No. You’re not taking me home, not to my place. There I can’t hide. There I can’t pretend to be the girl I am tonight.

“Trouble comes in all shapes and sizes,” I say. “I was thinking more of an adventure.” My smile is coy, and I hope it’s enough to convince him.

“You got yourself a deal, Pippi.” Griffin leans in for another kiss, one hand firm on the small of my back, the other cradling my neck. I let him take control, surrender to it, and for this short moment, I don’t worry about what comes next. Instinct tells my mouth to open and let him inside. My palms splay against his chest in need, and I taste the coffee as I let his tongue tease its way past mine. I know we have an audience and at the same time don’t care one freaking bit, not if it means putting space between my hand and the thundering beat of his chest; not if it means I can’t savor him, sweet like candy on my lips. We’re Pippi and Fancy Pants, miles away from the crap that makes us Maggie and Griffin. And damn if it isn’t just a bit delicious.

“Shit,” Miles says through soft laughter, his fingers threading with Andrew’s. “Like I said. Off. Limits.”





Chapter Four


Griffin


“Just drive.” That’s all she says after we get in the truck, nothing about why she kissed me—or why she let me kiss her back. And for the fucking life of me, I don’t know why I care.

I lick my bottom lip, still tasting her on it. Oh, genius. That’s why you give a shit. This isn’t like last night. No selfish agenda. But the whole time I sat with her while she worked, I didn’t expect the night to move beyond the café, nor did I expect the undeniable relief when I realized it would.

My phone buzzes with a text, and I glance down just to check the name. I let out a sigh.

“Someone special?” Maggie asks.

“No.” The word comes out too quickly, but I’m not fast enough to keep her from seeing.

“How would Stacy from Poli-Sci feel about you saying that?” She gives me a pointed look.

My jaw clenches. “We were partners for a project early in the semester.” And maybe some late-night work sessions turned into overnighters, but I don’t tell Maggie this. For some reason I want this stranger to see me as something other than I am. As much as I don’t want it to, and even more can’t explain it, the opinion of a girl I’ve known for mere hours matters. And I’m pretty sure a midnight text says all she needs to know. “Can we turn off the judgment now? You invited me on this little adventure, right?”

“Yes. Shit. I’m sorry. You’re right.
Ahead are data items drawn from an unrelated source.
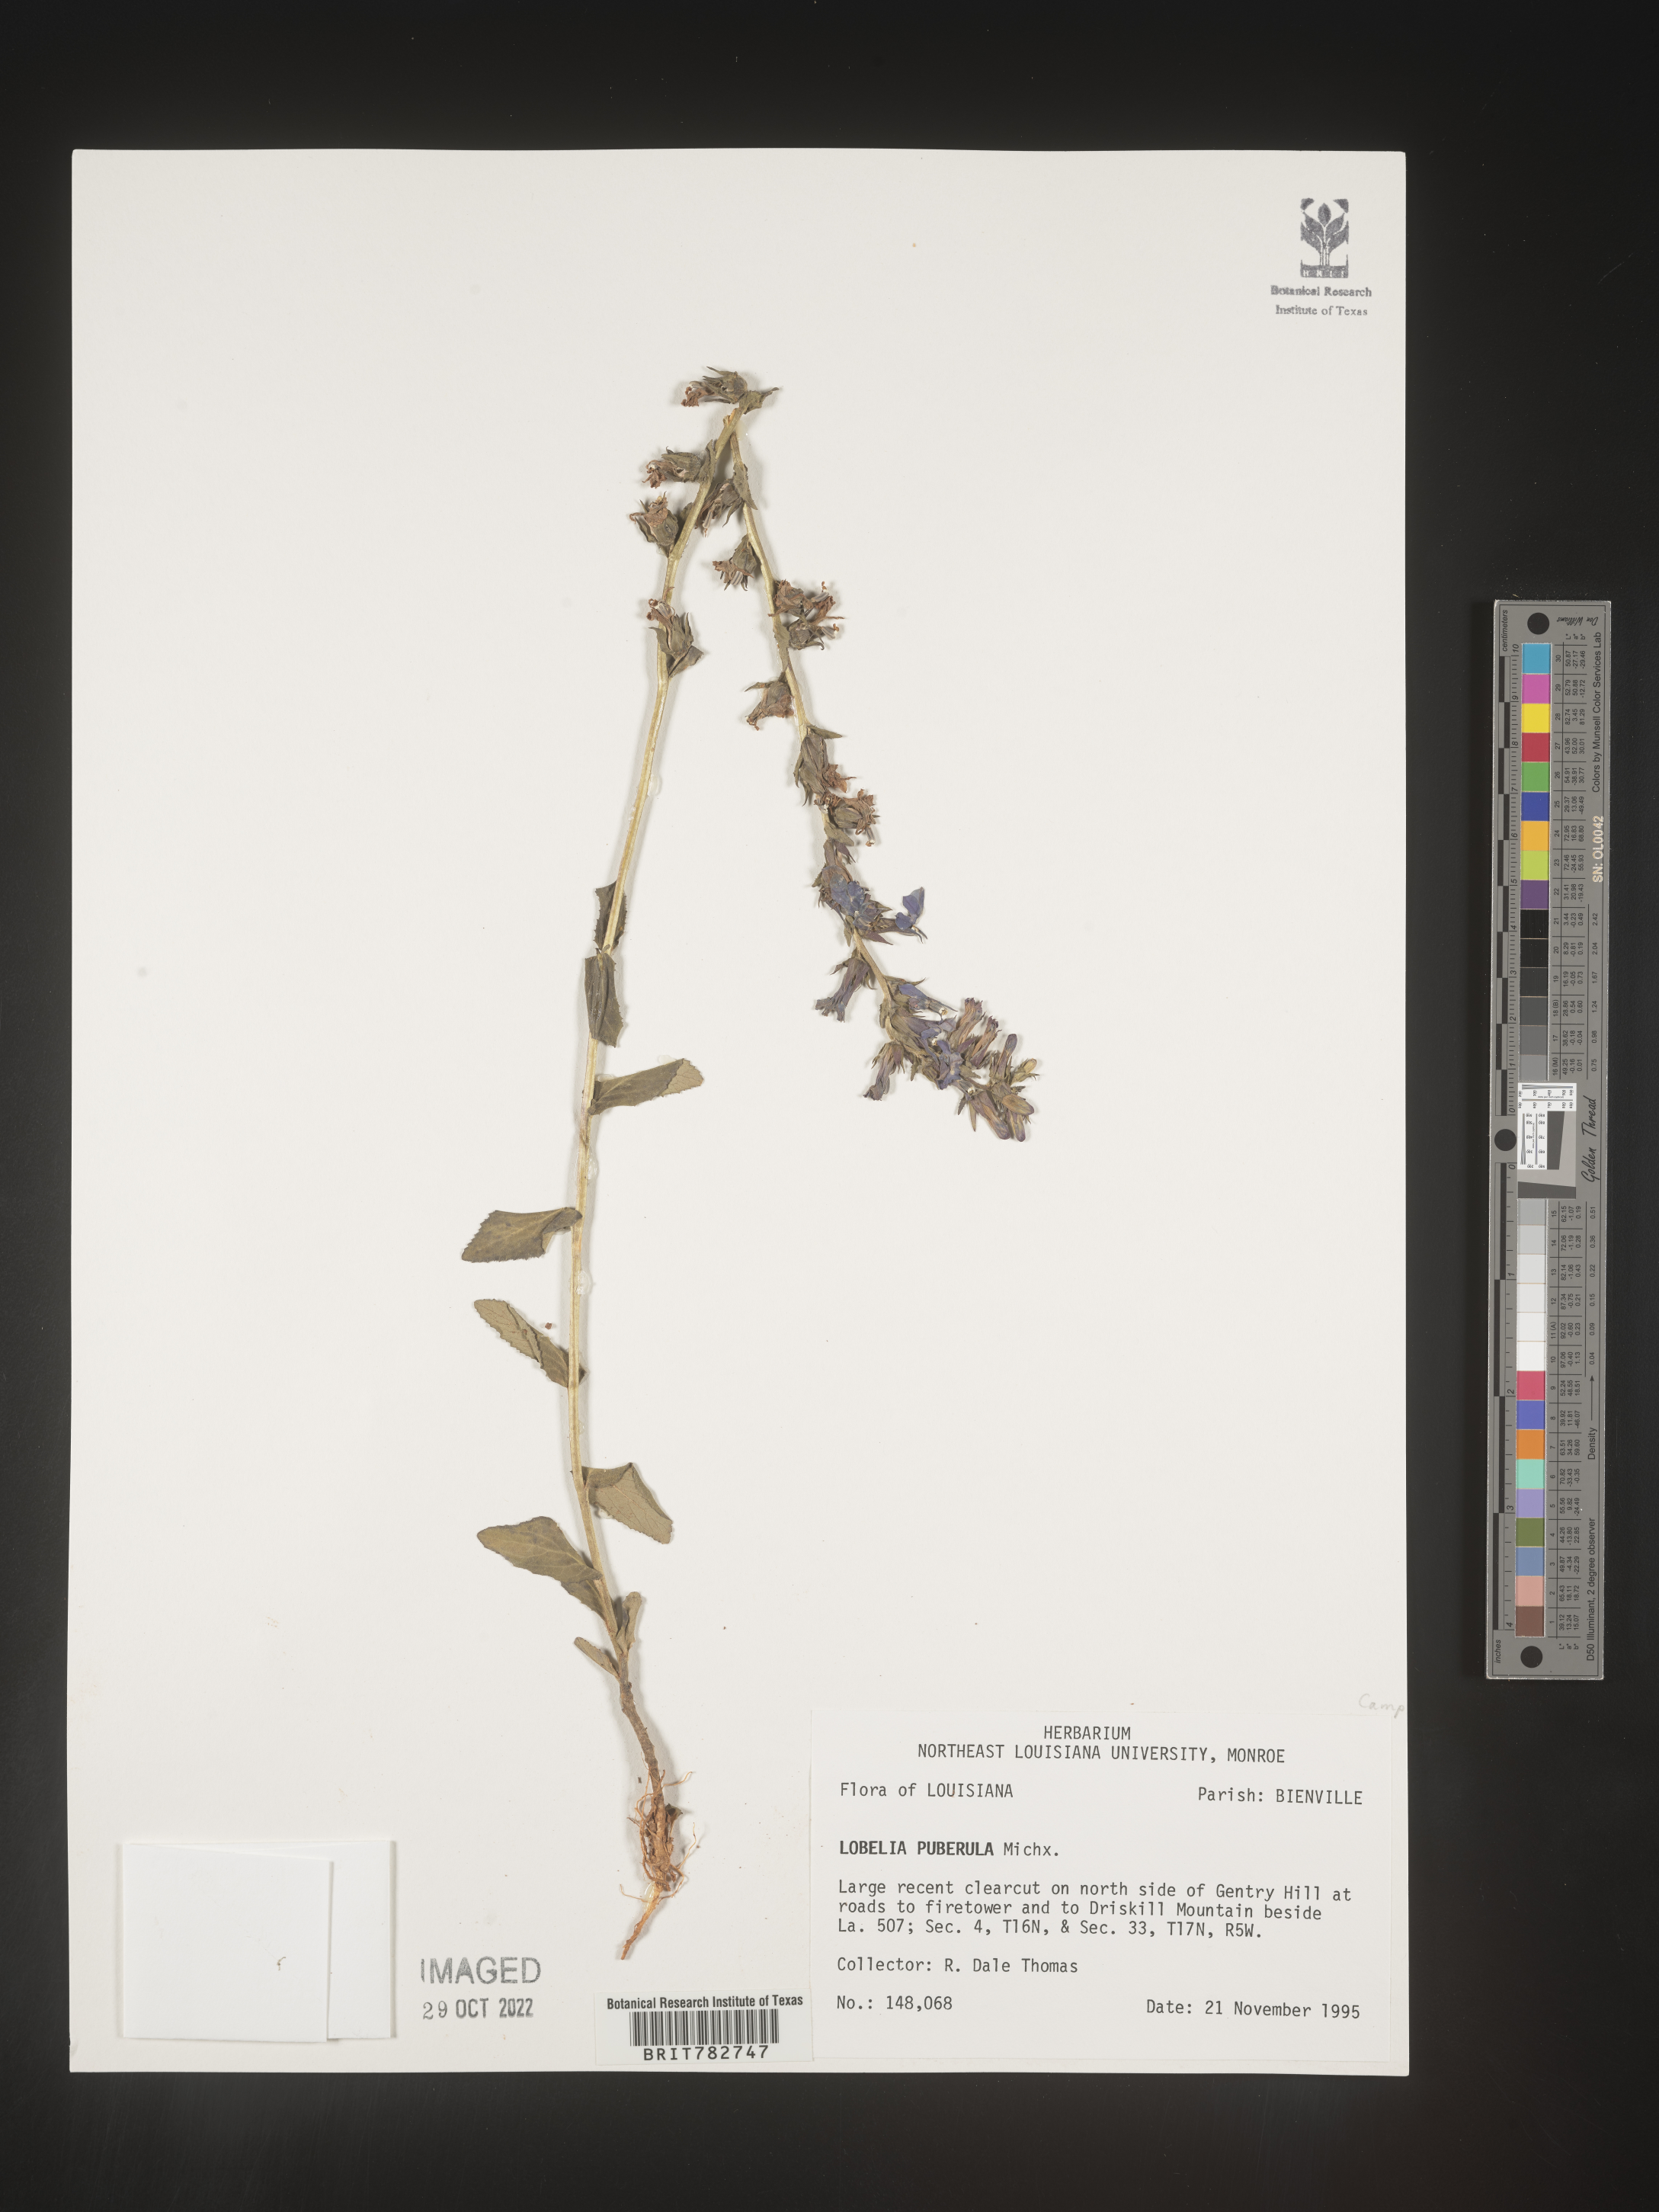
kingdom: Plantae
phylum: Tracheophyta
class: Magnoliopsida
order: Asterales
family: Campanulaceae
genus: Lobelia
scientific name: Lobelia puberula
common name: Purple dewdrop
Turn here,” she says, the strain in her voice unmistakable as the words sputter from her lips.

Things would have been different if the guys weren’t assholes and came back to campus with me. I’d have done exactly what they said I’d do, what I always do. That text would have been enough. But now it’s not. I don’t want this girl to write her number on my hand so I can wash it off when I get home, forget her name by morning. Because she’s not the type of girl I’d forget, which also means she’s not the type of girl for me. But she kissed me. And I kissed her back. Now here we are.
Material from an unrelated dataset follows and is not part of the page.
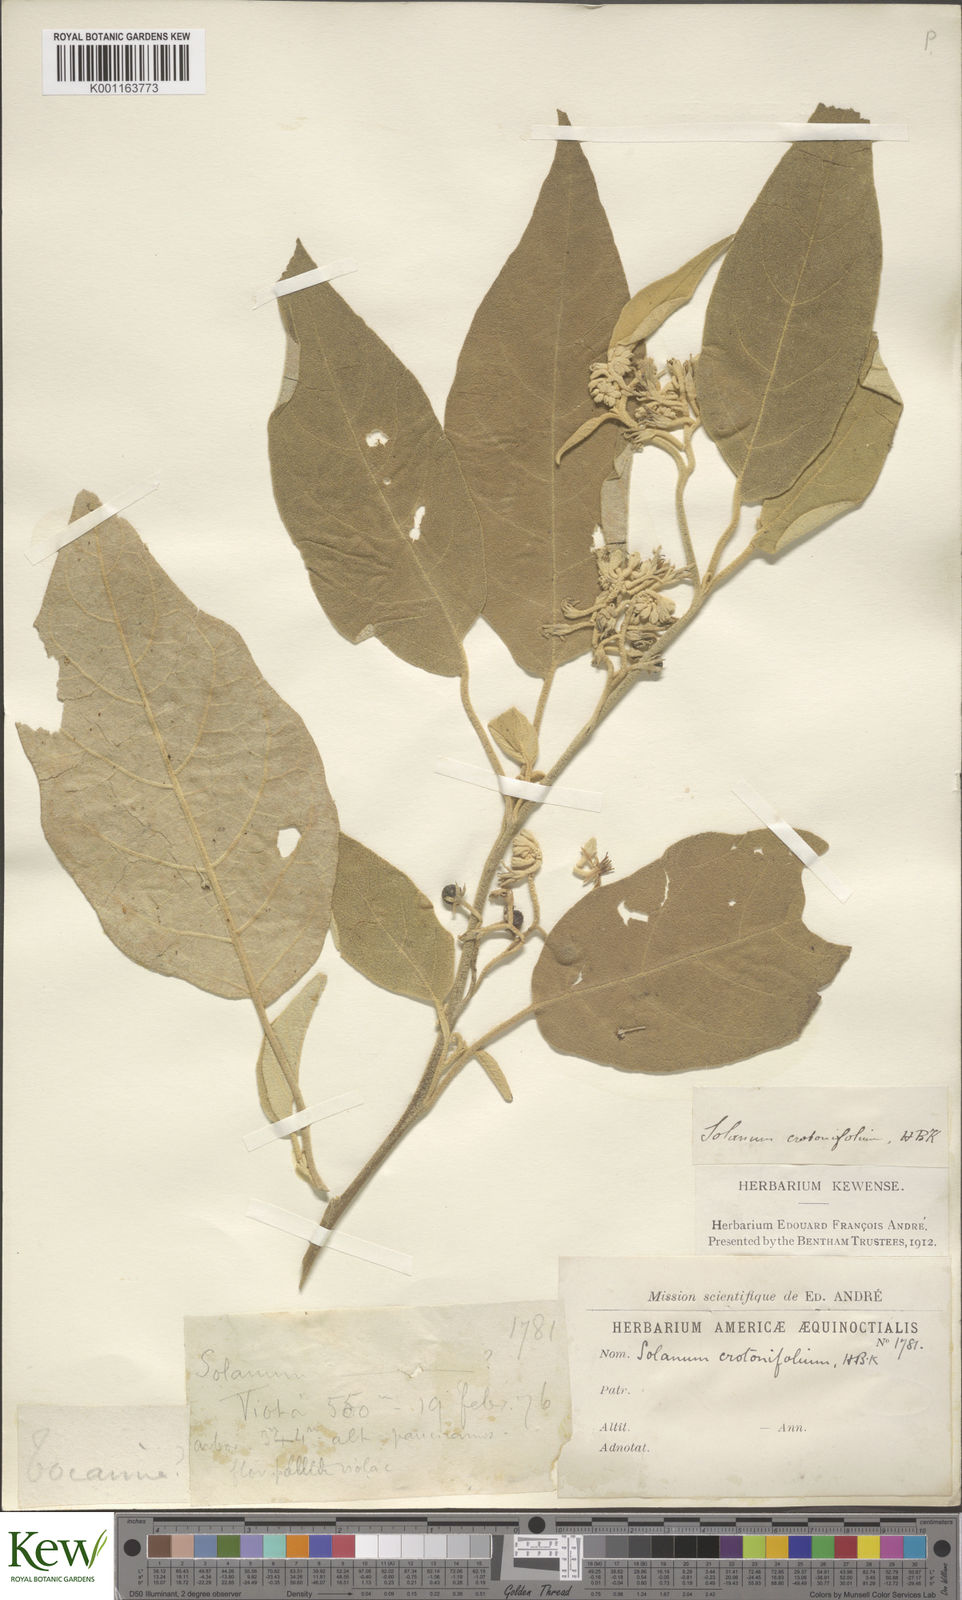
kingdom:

As soon as I make the turn, I know where we’re going. “A movie?” I ask, the tension easing as I realize we might still salvage a night that hasn’t yet started. “But it’s, like, midnight. Everything has already started.” I offer a tentative smile and wait.

She nods, biting her bottom lip as she responds with a grin, and it takes everything in me to keep my hands on the wheel, to not pull her toward me or think about climbing in the back of the truck and tasting her again.

“We’re sneaking in.” Maggie pauses for a second, her smile fading. “I am sorry, Griffin. I had no right to judge.”

I nod toward the theater. “Lead the way, Pippi.”